QUOTED PASSAGE section start
8. On 1/2/20 at 11:45 AM, an interview was conducted with E #14. E #14 stated that the IV wasn't out that long and could have been dislodged by Pt. #1's mother. E #14 stated that feeding tube was disconnected at the port and she did not know how long it was disconnected.
VIOLATION: USE OF RESTRAINT OR SECLUSION Tag No: A0154
**NOTE- TERMS IN BRACKETS HAVE BEEN EDITED TO PROTECT CONFIDENTIALITY**


Based on document review and interview, it was determined that for 1 of 1 Patient (Pt #3), the Hospital failed to ensure that Pt #3 was free of physical restraints.

Findings include:

1. On 12/30/19, the Hospital's policy titled "Restraints/Seclusion" (revision April 2016) was reviewed and required "...Restraints are to be used only in emergent situations where there is an imminent risk of a patient harming him/her self, or others..."

2. On 12/30/19, Pt #3's clinical record was reviewed. Pt #3 was admitted on [DATE] with blindness, permanent tracheostomy (opening in the neck to place a tube in the person's windpipe) and alleged aggressive behavior.

-Pt #3's "Daily Assessment Inquiry" dated 12/29/19 at 10:00 AM, 12:00 PM and 4:00 PM indicated "restraint status - apply left wrist, right wrist, left ankle, right ankle - restraint clinical justification - history of severe falling/high risk of falling, any condition causing patient to injure self, patient unable to interpret environment, agitation or threat of lack of control and unable to comply with requests..."

-Pt #3's Admission Assessment Report dated 12/28/19 indicated "History of falling - No"

- Pt #3's orders for restraints dated 12/29/19 at 4:36 AM and 12/30/19 at 8:50 AM indicated: "Apply soft restraints - order good for 24 hours." The orders lacked documentation for the reason or indication for the use of soft restraints.

3. On 12/30/19 at 11:10 AM, an interview was conducted with the 2 North Unit Manager (E #3). E #3 stated that Pt #3 was placed in restraints due to Pt #3 trying to get out of bed.

4. On 12/30/19 at 10:55 AM, an interview was conducted with the Registered Nurse (E #4). E #4 stated that he came to work at 7:00 AM on 12/30/19 and removed Pt #3's restraints because Pt #3 did not need restraints.
QUOTED PASSAGE section end
PROVIDED DATA section start
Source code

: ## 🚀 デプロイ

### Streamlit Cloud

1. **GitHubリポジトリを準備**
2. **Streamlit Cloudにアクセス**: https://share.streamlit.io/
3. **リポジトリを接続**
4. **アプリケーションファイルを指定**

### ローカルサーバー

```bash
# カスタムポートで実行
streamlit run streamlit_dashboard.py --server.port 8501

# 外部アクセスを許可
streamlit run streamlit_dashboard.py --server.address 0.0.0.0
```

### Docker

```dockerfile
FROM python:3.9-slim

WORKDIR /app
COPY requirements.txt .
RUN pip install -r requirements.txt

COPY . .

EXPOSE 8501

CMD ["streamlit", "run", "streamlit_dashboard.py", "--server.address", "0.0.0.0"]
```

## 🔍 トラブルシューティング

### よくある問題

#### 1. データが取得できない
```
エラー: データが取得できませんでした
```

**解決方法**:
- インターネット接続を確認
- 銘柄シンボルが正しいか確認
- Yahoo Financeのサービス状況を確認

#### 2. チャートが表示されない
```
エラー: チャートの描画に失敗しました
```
PROVIDED DATA section end
● **EXERCISE**:
In the hospital inspection report, what reason did the 2 North Unit Manager give for placing Pt #3 in restraints? The data entries have no connection to the hospital inspection report.

● **RESPONSE TO THE TASK**:
Pt #3 was trying to get out of bed.